4. Pass Attack - DeMarcus Ware and Anthony Spencer are two of the best pass rushing linebackers in the league, so expect the Patriots to operate with an additional blocker on the line for the majority of the game. The Cowboys operated out of the 4-2-5 for the majority of the game against the Lions, with Ware and Spencer playing at defensive ends and Sean Lee as the only linebacker playing the whole game. The defense held early in the game, but once the Lions offensive line was able to stave off the Cowboys pass rushers, the Lions were able to pick apart the Cowboys secondary.

The Cowboys showed the following tendencies:

1. Covered the tight end (Brandon Pettigrew) with a linebacker.

2. Did not have a player designated to cover the outlet running back, but the defensive line is athletic enough to compensate by reading the play, not biting, and making the tackle.

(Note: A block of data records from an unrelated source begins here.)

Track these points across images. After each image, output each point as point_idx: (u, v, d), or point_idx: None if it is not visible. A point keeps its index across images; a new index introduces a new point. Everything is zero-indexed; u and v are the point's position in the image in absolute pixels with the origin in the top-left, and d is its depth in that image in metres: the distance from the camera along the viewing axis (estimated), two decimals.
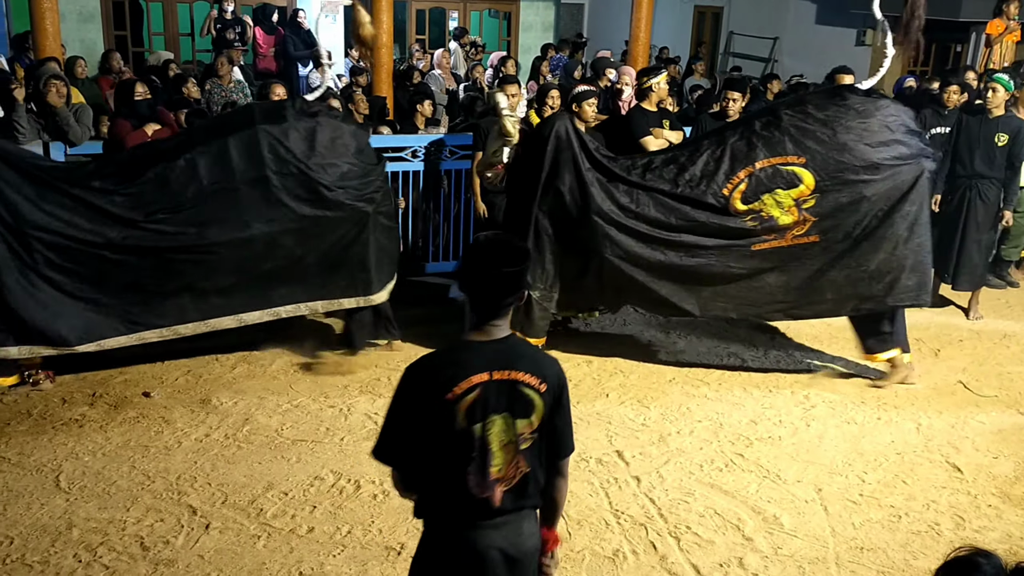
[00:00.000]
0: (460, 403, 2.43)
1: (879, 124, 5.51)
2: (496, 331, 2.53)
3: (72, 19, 12.74)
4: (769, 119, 5.61)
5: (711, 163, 5.54)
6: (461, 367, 2.47)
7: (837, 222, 5.52)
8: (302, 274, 5.64)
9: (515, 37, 16.96)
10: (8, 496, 4.40)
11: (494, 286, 2.48)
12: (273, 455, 4.86)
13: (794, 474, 4.86)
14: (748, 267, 5.61)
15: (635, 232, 5.54)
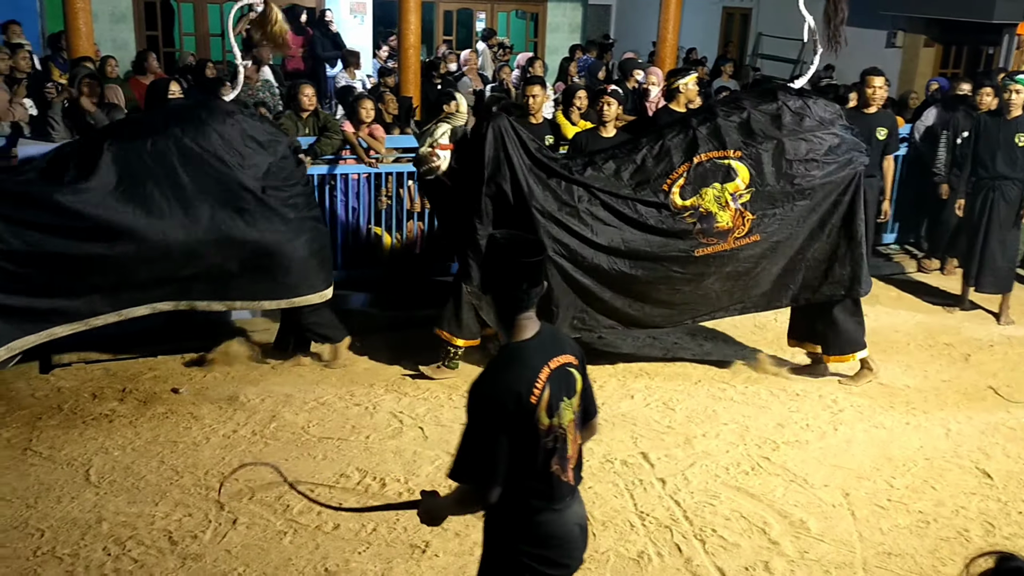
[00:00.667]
0: (540, 403, 2.51)
1: (812, 120, 5.61)
2: (532, 324, 2.58)
3: (104, 19, 12.91)
4: (705, 115, 5.71)
5: (650, 160, 5.56)
6: (531, 369, 2.52)
7: (775, 218, 5.57)
8: (223, 280, 5.43)
9: (542, 38, 16.97)
10: (39, 489, 4.47)
11: (519, 278, 2.52)
12: (300, 452, 4.90)
13: (821, 478, 4.82)
14: (691, 272, 5.60)
15: (577, 233, 5.46)
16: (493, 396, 2.50)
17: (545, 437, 2.54)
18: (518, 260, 2.53)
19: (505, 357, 2.58)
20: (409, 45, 8.49)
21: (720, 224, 5.51)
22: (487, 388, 2.52)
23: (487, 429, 2.50)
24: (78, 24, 7.37)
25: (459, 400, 5.57)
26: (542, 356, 2.56)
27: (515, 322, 2.56)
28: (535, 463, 2.55)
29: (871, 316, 7.30)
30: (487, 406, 2.50)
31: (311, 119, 6.83)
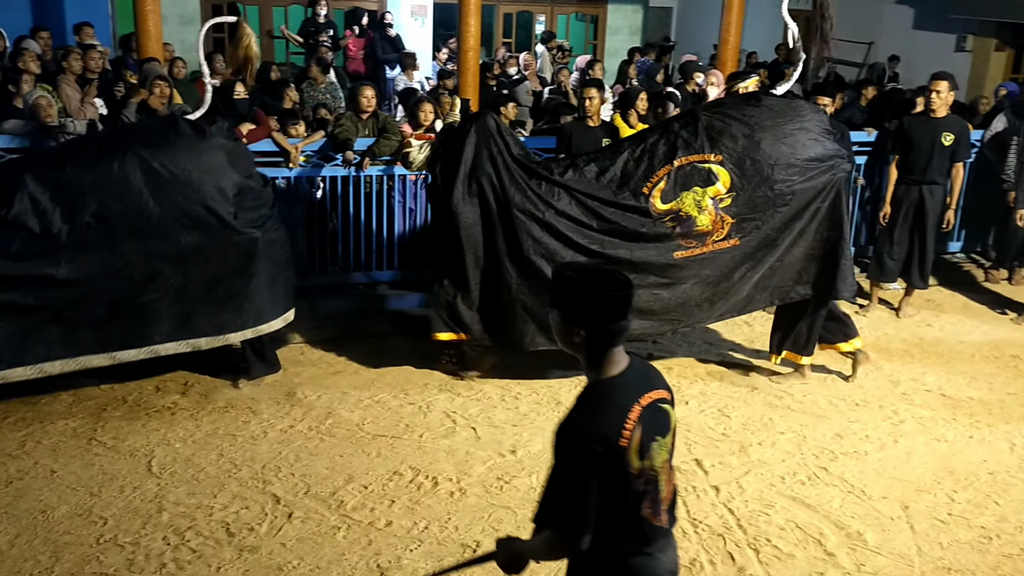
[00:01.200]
0: (631, 445, 2.35)
1: (795, 125, 5.53)
2: (622, 358, 2.44)
3: (173, 21, 13.22)
4: (687, 119, 5.63)
5: (631, 163, 5.49)
6: (620, 409, 2.37)
7: (754, 222, 5.50)
8: (184, 307, 5.17)
9: (601, 41, 16.94)
10: (103, 479, 4.60)
11: (612, 314, 2.38)
12: (354, 449, 4.96)
13: (880, 490, 4.73)
14: (670, 276, 5.52)
15: (557, 232, 5.39)
16: (581, 439, 2.33)
17: (636, 480, 2.37)
18: (610, 295, 2.38)
19: (593, 396, 2.41)
20: (468, 48, 8.53)
21: (699, 227, 5.45)
22: (574, 430, 2.36)
23: (576, 473, 2.34)
24: (148, 26, 7.55)
25: (511, 402, 5.59)
26: (633, 393, 2.39)
27: (608, 356, 2.40)
28: (625, 507, 2.39)
29: (935, 326, 7.15)
30: (574, 449, 2.34)
31: (371, 120, 6.91)
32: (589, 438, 2.32)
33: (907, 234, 7.16)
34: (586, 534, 2.36)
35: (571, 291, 2.39)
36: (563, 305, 2.41)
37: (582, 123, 6.76)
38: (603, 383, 2.41)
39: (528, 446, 5.04)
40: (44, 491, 4.46)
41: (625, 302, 2.40)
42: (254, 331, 5.41)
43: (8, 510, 4.29)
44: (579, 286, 2.38)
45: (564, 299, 2.40)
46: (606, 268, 2.54)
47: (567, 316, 2.40)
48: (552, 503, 2.40)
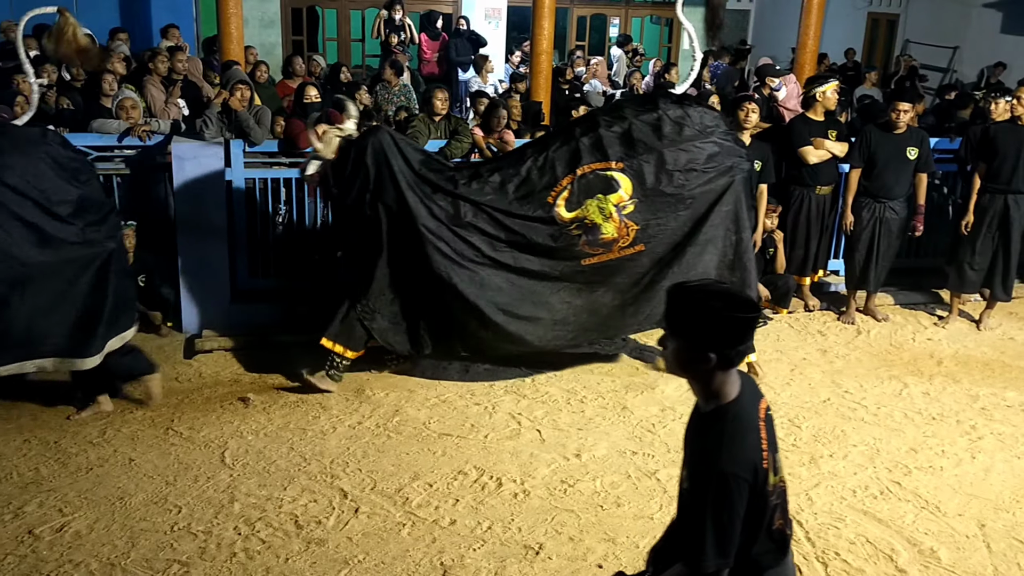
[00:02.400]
0: (770, 465, 2.34)
1: (693, 128, 5.46)
2: (737, 376, 2.38)
3: (255, 24, 13.56)
4: (588, 125, 5.54)
5: (535, 172, 5.42)
6: (756, 431, 2.34)
7: (659, 228, 5.49)
8: (24, 329, 4.72)
9: (676, 43, 16.78)
10: (178, 468, 4.74)
11: (739, 336, 2.31)
12: (420, 447, 5.02)
13: (955, 507, 4.59)
14: (580, 283, 5.48)
15: (464, 246, 5.34)
16: (735, 471, 2.27)
17: (772, 496, 2.36)
18: (742, 317, 2.30)
19: (729, 423, 2.34)
20: (541, 50, 8.54)
21: (605, 235, 5.42)
22: (724, 463, 2.28)
23: (726, 505, 2.27)
24: (230, 29, 7.76)
25: (577, 405, 5.58)
26: (755, 411, 2.37)
27: (726, 380, 2.34)
28: (763, 525, 2.37)
29: (1017, 339, 6.90)
30: (729, 485, 2.27)
31: (443, 122, 6.98)
32: (738, 469, 2.27)
33: (990, 244, 6.95)
34: (729, 564, 2.31)
35: (702, 316, 2.28)
36: (691, 331, 2.30)
37: None
38: (730, 408, 2.35)
39: (593, 450, 5.03)
40: (122, 478, 4.62)
41: (754, 323, 2.34)
42: (100, 353, 4.93)
43: (88, 496, 4.45)
44: (711, 311, 2.27)
45: (692, 325, 2.30)
46: (727, 287, 2.45)
47: (695, 342, 2.29)
48: (710, 543, 2.29)
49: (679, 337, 2.33)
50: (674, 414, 5.50)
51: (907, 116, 6.80)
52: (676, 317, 2.34)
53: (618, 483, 4.71)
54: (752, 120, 6.36)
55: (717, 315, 2.27)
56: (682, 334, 2.32)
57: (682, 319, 2.32)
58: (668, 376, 6.01)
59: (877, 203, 6.95)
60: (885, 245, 7.00)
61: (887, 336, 6.91)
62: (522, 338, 5.52)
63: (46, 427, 5.11)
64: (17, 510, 4.31)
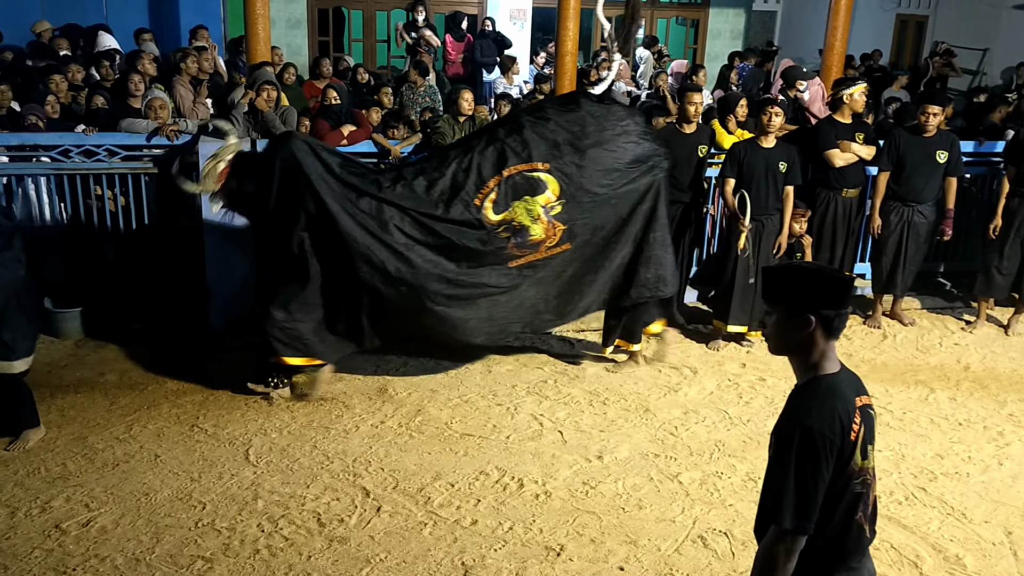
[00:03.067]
0: (858, 441, 2.36)
1: (615, 129, 5.46)
2: (836, 356, 2.46)
3: (281, 25, 13.66)
4: (512, 126, 5.49)
5: (460, 174, 5.34)
6: (848, 402, 2.37)
7: (585, 227, 5.49)
8: None
9: (702, 45, 16.71)
10: (203, 465, 4.78)
11: (837, 299, 2.40)
12: (442, 447, 5.03)
13: (981, 514, 4.53)
14: (507, 284, 5.45)
15: (391, 254, 5.21)
16: (820, 428, 2.30)
17: (856, 480, 2.37)
18: (837, 276, 2.42)
19: (819, 389, 2.38)
20: (566, 51, 8.51)
21: (533, 236, 5.40)
22: (812, 420, 2.31)
23: (808, 464, 2.30)
24: (257, 29, 7.78)
25: (599, 407, 5.57)
26: (852, 391, 2.41)
27: (826, 352, 2.40)
28: (840, 509, 2.38)
29: None
30: (807, 440, 2.29)
31: (467, 123, 6.99)
32: (826, 427, 2.30)
33: (1019, 248, 6.86)
34: (808, 531, 2.33)
35: (798, 280, 2.40)
36: (789, 296, 2.40)
37: (677, 129, 6.69)
38: (825, 378, 2.40)
39: (615, 452, 5.02)
40: (148, 474, 4.67)
41: (849, 286, 2.43)
42: None
43: (114, 491, 4.51)
44: (806, 273, 2.41)
45: (790, 290, 2.41)
46: (820, 265, 2.55)
47: (795, 307, 2.39)
48: (778, 500, 2.33)
49: (778, 304, 2.42)
50: (697, 417, 5.48)
51: (936, 119, 6.73)
52: (774, 287, 2.45)
53: (640, 485, 4.70)
54: (776, 123, 6.31)
55: (813, 275, 2.40)
56: (782, 300, 2.42)
57: (780, 286, 2.43)
58: (691, 379, 6.01)
59: (906, 207, 6.89)
60: (913, 249, 6.94)
61: (913, 341, 6.85)
62: (455, 339, 5.55)
63: (73, 423, 5.17)
64: (44, 505, 4.37)
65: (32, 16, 10.58)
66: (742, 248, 6.37)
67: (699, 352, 6.51)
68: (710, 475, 4.82)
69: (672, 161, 6.57)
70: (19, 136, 6.45)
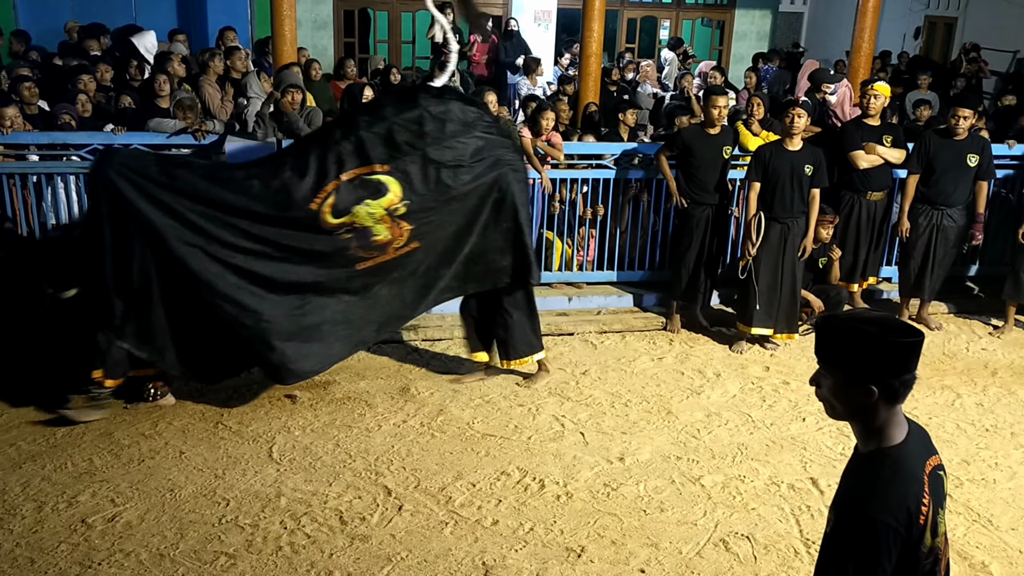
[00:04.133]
0: (927, 522, 2.09)
1: (456, 124, 5.25)
2: (903, 420, 2.17)
3: (307, 26, 13.75)
4: (348, 128, 5.25)
5: (295, 178, 5.07)
6: (917, 482, 2.10)
7: (433, 225, 5.27)
8: None
9: (727, 46, 16.64)
10: (227, 462, 4.82)
11: (905, 364, 2.10)
12: (464, 447, 5.04)
13: (1008, 521, 4.48)
14: (357, 286, 5.23)
15: (230, 265, 4.97)
16: (884, 519, 2.03)
17: (925, 560, 2.11)
18: (906, 341, 2.08)
19: (887, 468, 2.10)
20: (591, 53, 8.52)
21: (378, 238, 5.15)
22: (875, 507, 2.05)
23: (869, 556, 2.03)
24: (284, 31, 7.85)
25: (621, 409, 5.56)
26: (921, 462, 2.14)
27: (890, 419, 2.12)
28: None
29: None
30: (869, 529, 2.04)
31: None
32: (890, 517, 2.04)
33: None
34: None
35: (858, 345, 2.08)
36: (847, 363, 2.10)
37: (702, 130, 6.67)
38: (892, 452, 2.12)
39: (636, 454, 5.01)
40: (173, 471, 4.71)
41: (916, 348, 2.11)
42: None
43: (139, 487, 4.55)
44: (867, 338, 2.07)
45: (848, 355, 2.09)
46: (880, 314, 2.23)
47: (854, 374, 2.09)
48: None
49: (835, 369, 2.12)
50: (719, 420, 5.45)
51: (967, 123, 6.66)
52: (830, 348, 2.13)
53: (662, 488, 4.68)
54: (799, 125, 6.26)
55: (875, 340, 2.07)
56: (838, 365, 2.12)
57: (837, 350, 2.11)
58: (714, 382, 5.98)
59: (935, 210, 6.83)
60: (941, 253, 6.87)
61: (940, 345, 6.78)
62: (309, 355, 5.18)
63: (100, 418, 5.22)
64: (71, 499, 4.42)
65: (62, 17, 10.72)
66: (742, 268, 6.44)
67: (722, 355, 6.48)
68: (732, 478, 4.80)
69: (696, 162, 6.61)
70: (49, 135, 6.53)
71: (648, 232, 7.38)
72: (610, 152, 7.25)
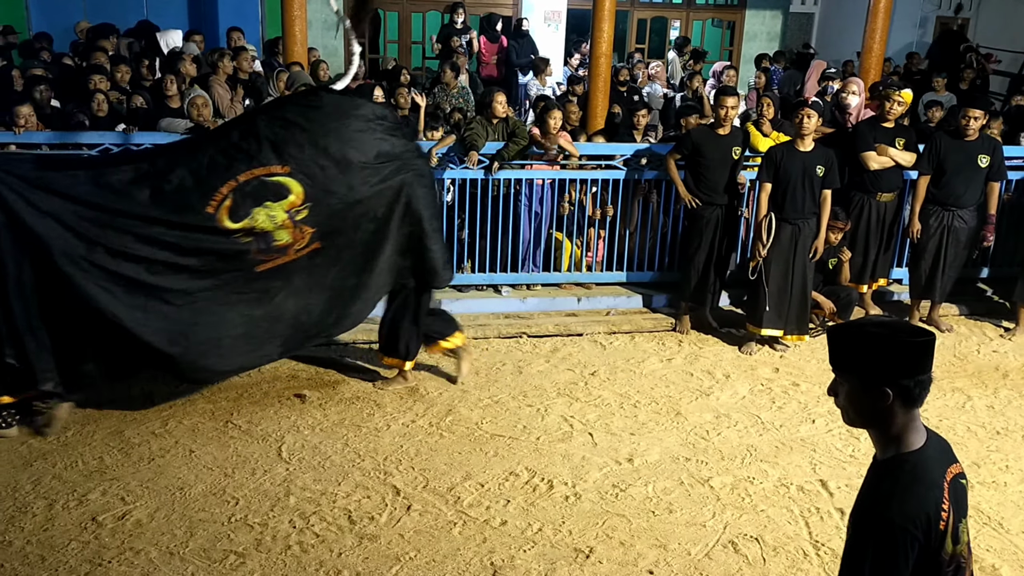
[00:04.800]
0: (947, 528, 2.08)
1: (359, 125, 5.10)
2: (922, 426, 2.17)
3: (318, 27, 13.75)
4: (246, 128, 5.05)
5: (188, 180, 4.85)
6: (936, 488, 2.09)
7: (337, 229, 5.11)
8: None
9: (738, 47, 16.60)
10: (236, 461, 4.83)
11: (918, 364, 2.12)
12: (472, 447, 5.04)
13: (1019, 524, 4.46)
14: (256, 290, 5.01)
15: (118, 274, 4.73)
16: (903, 523, 2.03)
17: (946, 568, 2.10)
18: (917, 341, 2.09)
19: (905, 473, 2.10)
20: (601, 53, 8.51)
21: (279, 241, 4.97)
22: (893, 512, 2.04)
23: (887, 563, 2.03)
24: (294, 31, 7.88)
25: (630, 410, 5.55)
26: (941, 469, 2.14)
27: (907, 424, 2.13)
28: None
29: None
30: (887, 535, 2.03)
31: (500, 125, 7.01)
32: (908, 522, 2.03)
33: None
34: None
35: (869, 347, 2.09)
36: (860, 367, 2.11)
37: (711, 131, 6.65)
38: (910, 458, 2.12)
39: (645, 455, 5.00)
40: (182, 469, 4.73)
41: (929, 349, 2.12)
42: None
43: (149, 485, 4.57)
44: (878, 340, 2.09)
45: (861, 359, 2.10)
46: (892, 318, 2.23)
47: (868, 379, 2.10)
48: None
49: (850, 375, 2.13)
50: (729, 421, 5.44)
51: (977, 123, 6.64)
52: (843, 355, 2.15)
53: (670, 489, 4.68)
54: (808, 125, 6.24)
55: (885, 342, 2.09)
56: (852, 371, 2.13)
57: (849, 355, 2.13)
58: (723, 383, 5.97)
59: (945, 211, 6.80)
60: (952, 255, 6.85)
61: (951, 347, 6.75)
62: (206, 368, 5.07)
63: (110, 417, 5.25)
64: (81, 497, 4.44)
65: (74, 17, 10.76)
66: (752, 269, 6.41)
67: (732, 356, 6.47)
68: (741, 480, 4.79)
69: (706, 163, 6.59)
70: (60, 135, 6.56)
71: (658, 233, 7.37)
72: (620, 153, 7.24)
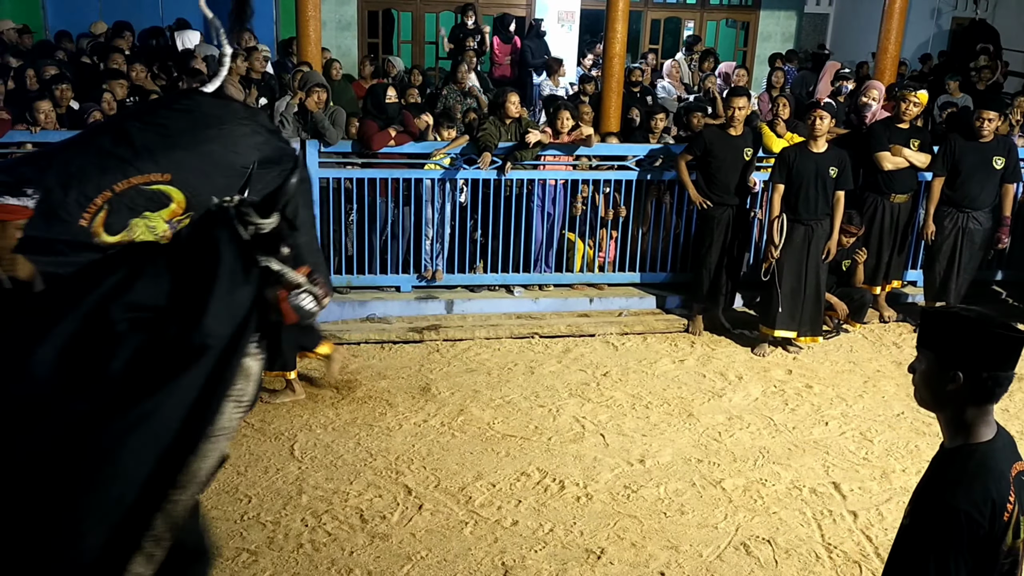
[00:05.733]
0: (1011, 520, 2.06)
1: (237, 128, 4.87)
2: (993, 420, 2.16)
3: (332, 27, 13.80)
4: (119, 133, 4.74)
5: (58, 190, 4.46)
6: (1004, 480, 2.08)
7: None
8: None
9: (752, 47, 16.56)
10: (249, 459, 4.85)
11: (998, 358, 2.09)
12: (484, 447, 5.05)
13: None
14: None
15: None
16: (968, 511, 2.01)
17: (1004, 560, 2.08)
18: (1003, 334, 2.06)
19: (973, 463, 2.08)
20: (614, 54, 8.49)
21: None
22: (960, 499, 2.02)
23: (948, 548, 2.01)
24: (308, 31, 7.89)
25: (642, 411, 5.54)
26: (1008, 462, 2.12)
27: (979, 416, 2.12)
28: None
29: None
30: (952, 521, 2.01)
31: (513, 125, 7.01)
32: (973, 507, 2.02)
33: None
34: None
35: (955, 327, 2.09)
36: (940, 345, 2.10)
37: (723, 131, 6.64)
38: (979, 449, 2.11)
39: (657, 456, 5.00)
40: None
41: (1016, 346, 2.08)
42: None
43: None
44: (966, 322, 2.09)
45: (943, 338, 2.10)
46: (991, 312, 2.22)
47: (944, 359, 2.09)
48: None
49: (929, 352, 2.13)
50: (741, 423, 5.42)
51: (992, 125, 6.59)
52: (929, 331, 2.15)
53: (682, 490, 4.67)
54: (821, 126, 6.21)
55: (971, 326, 2.08)
56: (933, 348, 2.12)
57: (934, 332, 2.13)
58: (736, 384, 5.95)
59: (960, 213, 6.76)
60: (967, 257, 6.80)
61: None
62: None
63: None
64: None
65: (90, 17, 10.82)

3. They allowed a lot of yards in the middle of the field as 10 of Matthew Stafford's 21 completions came across the middle.

The Patriots must take advantage of what the defense gives them instead of forcing plays. If the Cowboys only give passes to the middle of the field, let Wes Welker have as many looks as possible. If the Cowboys want to cover the tight end with a linebacker, let Rob Gronkowski have plenty of looks as that mismatch presents plenty of opportunities for the Patriots.

5. Secondary Performance - The Patriots have been lucky to face two relatively poor passing offenses in the past two consecutive weeks. The secondary needed a breather after being torched by the Dolphins, Chargers, and Buffalo. However, the break is over and the secondary needs to show that the past two weeks haven't been flukes. Tony Romo makes mistakes and puts bad touches on plenty of his deep throws- and the secondary has to capitalize. The Cowboys will be running slants and go routes on quick releases, so the defensive backs have two options:

1) They need to be playing 7 yards off their receivers in order to prevent the quick completion, while forcing Romo to hold the ball in the pocket and make a more difficult deep pass.

2) They must play at the line of scrimmage and jam their receiver to disrupt their timing with Romo, while riding in their hip pocket in coverage.

Of course, only the physical cover players (Ras-I Dowling and sometimes Kyle Arrington) should play bump and run, while the more technical corners (Leigh Bodden, Devin McCourty) should play off their receiver.

The Cowboys run their tight ends and running backs across the middle of the field as outlets so the safeties must recognize when these players could be targeted.

Whether they play zone or man, the secondary needs to play well this game. They must force a turnover or two in order to put the game out of the Cowboys reach.


Fun Facts:

The Cowboys have 12 first downs from the run game in 4 games this season. That's 3 per game. The Patriots have 34 in 5 games. That's nearly 7 per game.

Romo gets exceedingly more inaccurate on his downfield throws. Let's compare the quarterbacks:

ESPN Behind LoS 0-10 yards 11-20 yards 21-30 yards
Tom Brady 73.7% 74.0% 67.3% 50.0%
Tony Romo 73.0% 68.0% 54.2% 46.2%

It's clear that Romo struggles when throwing the ball deep. The Patriots have to capitalize on his inaccuracy.

Romo makes his mistakes on 1st and 3rd down. The Cowboys like to attack on first down, so Romo has 3 interceptions on first down, with a 62.1% completion rate. On second down, Romo plays it safe and tries to pick up yards to set up the third down play and has 0 interceptions with a 73.1% completion rate. On third down, Romo goes reckless and has 3 interceptions with a 57.5% completion rate. Therefore, the Patriots need to be wary of the pass on the first down, they must attack Romo with pressure on second down, and they must be opportunistic on third down.

All of Romo's interceptions have come in the second half.

The Cowboys average 4.5 yards/carry at home in the dome. They average 2.3 yards/carry away (at the Jets and the 49ers, both with outdoor stadiums).

The Cowboys are averaging 1.9 yards/carry in the 1st quarter.

Tom Brady has 917 yards and 7 touchdowns in the first half. Brady has 916 yards and 7 touchdowns in the second half.